Lumens
I. Cattail Pond, Dusk
Reed-stalks split the sun and splay its sinking
over trembling water. A plywood pier
slouches into rot, the ruin perhaps
of some industrious boy whose toy fleets
once proudly anchored there; propped on post-stumps,
boards mar a measured lap and briefly trap
shards of sun-glint in their wake-splintered screens.
Bulrushes at season’s end, top-swollen
and full of days, occlude the shore, obscure
the nearby curve of asphalt that wends half a mile
back (beyond this wild circle’s rim) toward
home. The crop-duster hum of mosquitoes skirts
mercurially past the ears; lobes hang,
plump with blood. Acrid in the day’s last blush,
the pond’s ichor slops underfoot, wets ankles
in their twilit retreat. Cars pass, and something snaps.

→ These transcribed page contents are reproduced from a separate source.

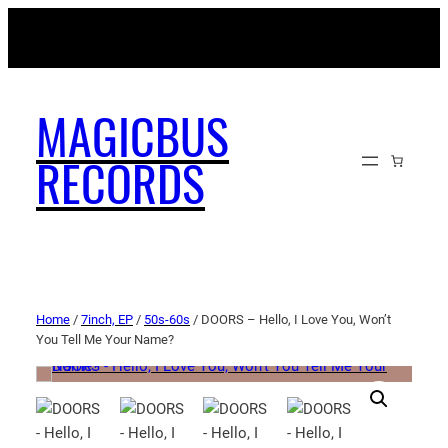
MAGICBUSRECORDS.NET
MAGICBUS
RECORDS
Home
/
7inch, EP
/
50s-60s
/ DOORS – Hello, I Love You, Won’t
You Tell Me Your Name?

I left my boyhood here, I think—not here,
but some such place: in a tangle of weeds,
crusted with muck, sunk under waves whose ebb
once graciously lulled all ruckus to peace.

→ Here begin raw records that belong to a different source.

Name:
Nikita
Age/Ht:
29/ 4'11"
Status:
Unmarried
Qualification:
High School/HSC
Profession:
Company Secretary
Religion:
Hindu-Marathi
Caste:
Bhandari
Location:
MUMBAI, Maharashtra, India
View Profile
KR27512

As the years exhale, a light fails behind the reeds.
II. Larimer County, September
Montana wildfires blear the streets—a film,
thin with distance; wind-sifted smoke winnows,
and particulate ash, hung where night-gusts
howl in the in-betweens, suffuse the day
with a muraled quality. Somewhere near,
a chime’s hammered copper empties its notes;
the dull, fitful plod of its rubber tongue
sounds soft songs like dirges under the purr
of noontime traffic. Each mountain, aloof—
a grey-veiled apparition—troubles us
with its silent erasure. The birds still
the music of their voices, suspecting
thunder in plumes of strangely scented storm.
The sun’s eye like an open sore festers
in its westward descent to ritual decease,
smears its rays over a blood-tinted stretch of sky.

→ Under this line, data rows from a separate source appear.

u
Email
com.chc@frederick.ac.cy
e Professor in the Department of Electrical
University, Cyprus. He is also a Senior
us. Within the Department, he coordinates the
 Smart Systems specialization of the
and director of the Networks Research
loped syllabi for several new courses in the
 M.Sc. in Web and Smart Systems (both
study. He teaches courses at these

Love of Earth is cleft to desperation—
ever in it, something sad: longing in
the well of which, steeped in slime (primordial,
dreg-swilled depth), the fear of death wheels and swims,
bids us vainly clutch at ends: the tatters
Nature calmly relishes with painted lights.
III. 16th Street, Friday
Tail lights like socketed coals kindle pools
that crouch in streets, where gutter-steam drift
wreathes drain grates—clenched, shut like teeth, iron smirks
beneath which the city’s stone throats open
down, parched half way to hell. A sodium
glow rings walks with its fluttering halo;
something begins and ceases in the crazed
alternations of failing filaments:
their manic tungsten buzz recalls insects
as it mocks the stars. Like captive suns,
dim with age, little lamps embalm their lights
and flush the night with hazy radiance.
Neon beams stretch streetward from windows, mix
with the traffic signals’ clockwork—marching:
walk, wait, walk, wait. The city’s bright pistons
throb the dark, pulse pallid intermittence.
What time is lost? What kept? What transmuted
into ghoulish alien rhythms
inside which this chaos of human circuits struggles,
scrapes through the gloaming fluorescent hush
to greet at last the smog-smothered light of morning?